Admittedly, looking to context raises certain problems. Weighing context can lead to unpredictable, hard-to-reconcile results,60 which raises concerns about the institutional capacity of judges to adjudicate borderline cases.61 Context is expansive, and it is often difficult to determine the relative weight and relevance of various contextual factors. Prescott, in fact, offers a striking example of this challenge. Vice Chief Justice Combs and Justice Gurich both invoked the monument’s precise location and setting to reach opposing conclusions.62 Moreover, they looked to different criteria to supplement their contextual analyses. Vice Chief Justice Combs saw the spacing and density of the various monuments on the capitol grounds as suggesting a secular purpose,63 while Justice Gurich asserted that the display was religiously motivated by pointing to the identity of the legislation’s sponsor, the institute authorized by the legislation to defend the display’s legality, and the speed with which the constitutionality of the display was challenged.64
But the solution is not to ignore context. Rather, given the importance, if not the necessity, of context in ascertaining which displays are really for the “use, benefit, or support” of religion, the solution may be to offer more guidance on how courts ought to perform a contextual analysis.65 Indeed, hard, borderline religious display cases are unlikely to disappear from the court’s docket.66 By ignoring context altogether, the per curiam opinion passed up an opportunity to clarify how various contextual factors should be considered.
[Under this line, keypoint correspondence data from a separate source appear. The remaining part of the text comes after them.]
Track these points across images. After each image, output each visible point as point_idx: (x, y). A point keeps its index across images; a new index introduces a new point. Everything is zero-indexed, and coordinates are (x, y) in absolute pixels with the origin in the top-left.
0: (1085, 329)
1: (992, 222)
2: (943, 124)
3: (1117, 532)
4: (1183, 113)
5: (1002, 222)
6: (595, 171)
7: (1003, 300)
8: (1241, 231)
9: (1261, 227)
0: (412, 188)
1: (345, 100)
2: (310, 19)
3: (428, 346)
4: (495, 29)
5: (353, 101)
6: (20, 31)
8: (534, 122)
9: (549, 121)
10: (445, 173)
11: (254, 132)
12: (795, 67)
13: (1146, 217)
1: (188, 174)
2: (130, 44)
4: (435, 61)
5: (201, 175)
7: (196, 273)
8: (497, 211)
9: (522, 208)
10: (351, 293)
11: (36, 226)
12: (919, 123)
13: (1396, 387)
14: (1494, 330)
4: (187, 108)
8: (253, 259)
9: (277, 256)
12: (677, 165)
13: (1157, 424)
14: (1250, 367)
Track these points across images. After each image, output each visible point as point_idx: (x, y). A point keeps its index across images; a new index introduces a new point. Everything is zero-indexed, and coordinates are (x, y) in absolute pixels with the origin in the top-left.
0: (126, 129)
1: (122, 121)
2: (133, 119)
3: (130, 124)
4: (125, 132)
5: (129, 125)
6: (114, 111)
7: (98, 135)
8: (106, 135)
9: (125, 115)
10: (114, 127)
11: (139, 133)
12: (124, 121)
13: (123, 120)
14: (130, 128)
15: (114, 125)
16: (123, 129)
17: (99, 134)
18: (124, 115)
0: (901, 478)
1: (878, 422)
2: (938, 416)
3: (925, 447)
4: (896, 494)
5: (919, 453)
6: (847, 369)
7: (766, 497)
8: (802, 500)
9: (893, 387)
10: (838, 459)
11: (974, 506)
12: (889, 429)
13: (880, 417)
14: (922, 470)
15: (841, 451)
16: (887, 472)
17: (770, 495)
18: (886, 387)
In Prescott, the Oklahoma court was forced to make the final decision in a particularly fraught and polarized dispute.67 And perhaps the court’s strict stance toward this display can be seen as a reflection of and reaction to this political polarization. There is a certain ease to concluding that all religious texts or symbols on public grounds are per se unconstitutional. But flexibility and indeterminacy are inherent in navigating church-state issues,68 and it is specifically in politically polarized moments when a more nuanced, balanced, and context-cognizant approach is most needed.